EXERCISE DIRECTIONS: Restate the lines of the material below word for word, from the first through the one containing "ring mcp: (607, 487)", and include nothing else; pictures stay out.

*** EXCERPTED RECORDS Section Begins ***

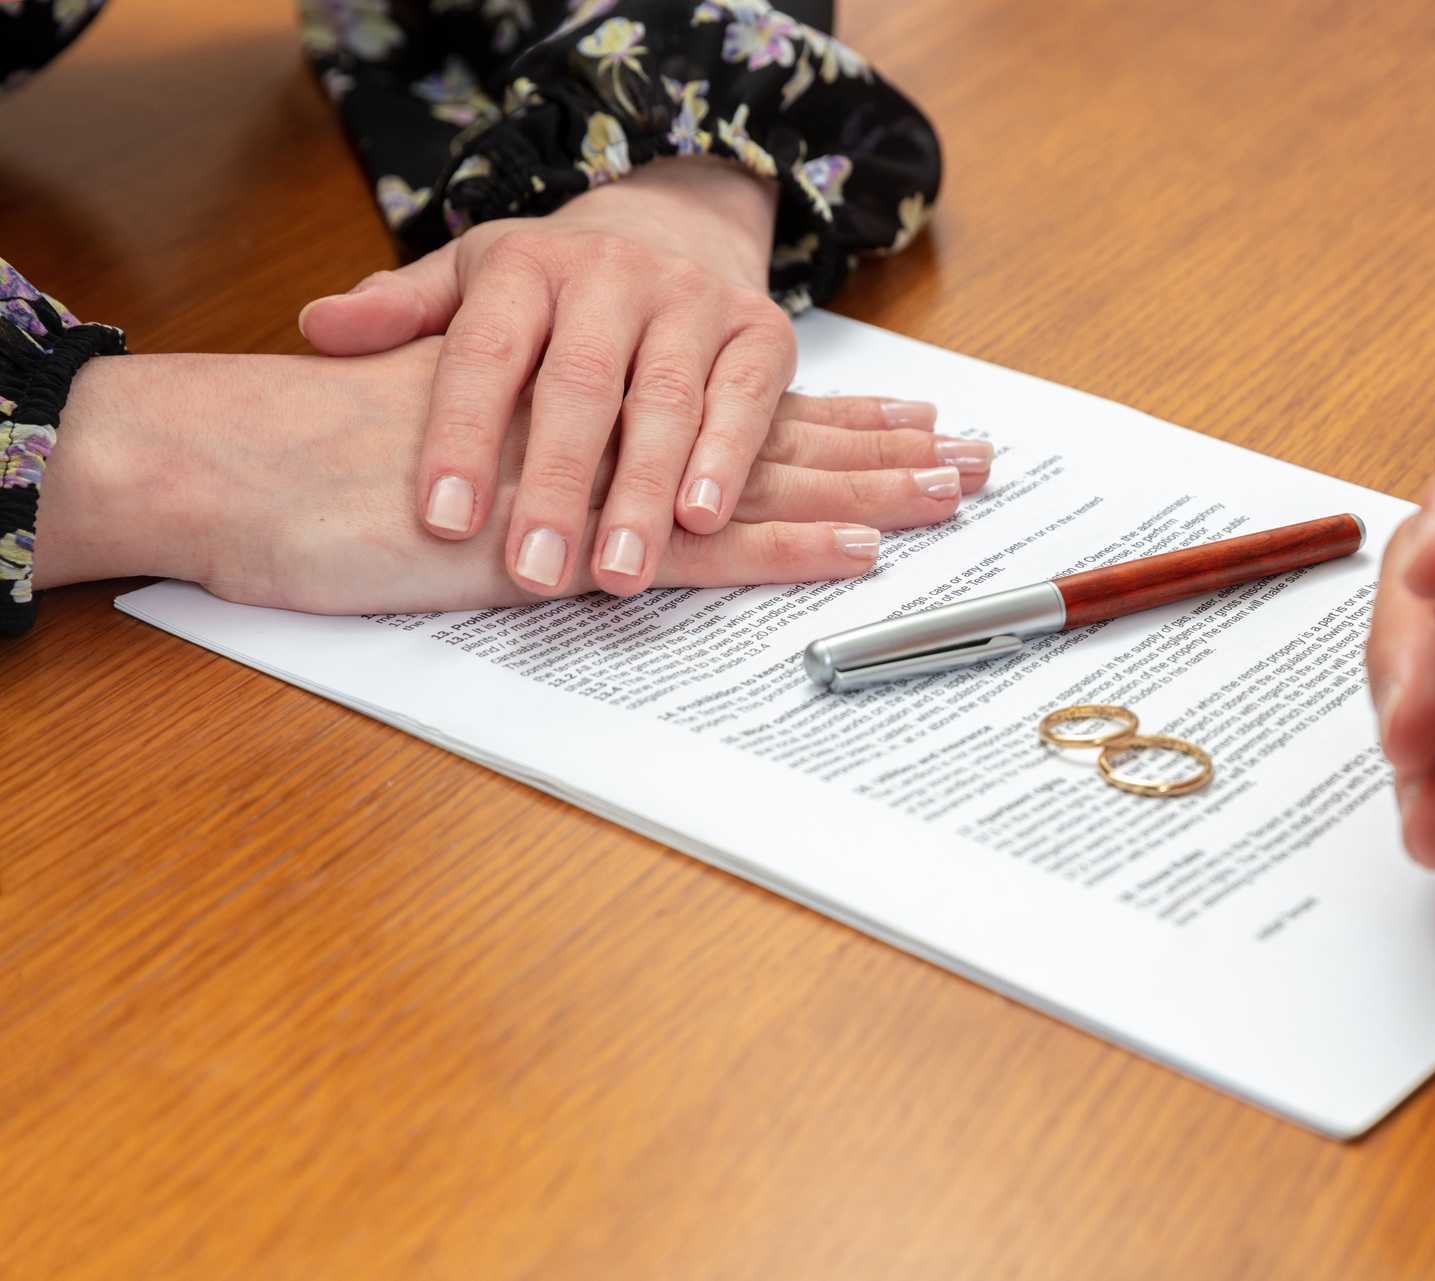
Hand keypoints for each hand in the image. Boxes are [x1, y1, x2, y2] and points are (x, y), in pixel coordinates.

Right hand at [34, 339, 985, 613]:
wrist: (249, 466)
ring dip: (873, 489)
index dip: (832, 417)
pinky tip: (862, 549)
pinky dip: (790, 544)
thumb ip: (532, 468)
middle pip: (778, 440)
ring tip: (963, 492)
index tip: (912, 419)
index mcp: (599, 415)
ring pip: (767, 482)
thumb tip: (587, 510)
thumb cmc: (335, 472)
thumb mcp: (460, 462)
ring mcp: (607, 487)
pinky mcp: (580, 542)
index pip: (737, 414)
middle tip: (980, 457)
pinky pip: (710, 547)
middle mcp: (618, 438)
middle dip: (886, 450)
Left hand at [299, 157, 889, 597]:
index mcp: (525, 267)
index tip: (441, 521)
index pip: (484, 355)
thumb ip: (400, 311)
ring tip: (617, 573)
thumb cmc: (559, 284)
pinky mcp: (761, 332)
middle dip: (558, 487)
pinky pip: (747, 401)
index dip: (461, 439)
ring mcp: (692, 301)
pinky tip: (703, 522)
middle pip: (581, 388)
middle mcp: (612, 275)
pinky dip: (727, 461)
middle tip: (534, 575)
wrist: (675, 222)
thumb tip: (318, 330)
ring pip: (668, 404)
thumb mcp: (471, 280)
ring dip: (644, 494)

*** EXCERPTED RECORDS Section Ends ***

FINAL ANSWER:
Hand keypoints for each hand in the image. Boxes are [x1, y1, x2, y2] and points are (x, y), in pixel coordinates.

Right hand at [34, 339, 985, 613]:
wrist: (249, 466)
ring dip: (873, 489)
index dip: (832, 417)
pinky tip: (862, 549)
pinky dip: (790, 544)
thumb ip: (532, 468)
middle pip: (778, 440)
ring tip: (963, 492)
index tip: (912, 419)
index mcp: (599, 415)
ring pip: (767, 482)
thumb tip: (587, 510)
thumb cmc: (335, 472)
thumb mcp: (460, 462)
ring mcp: (607, 487)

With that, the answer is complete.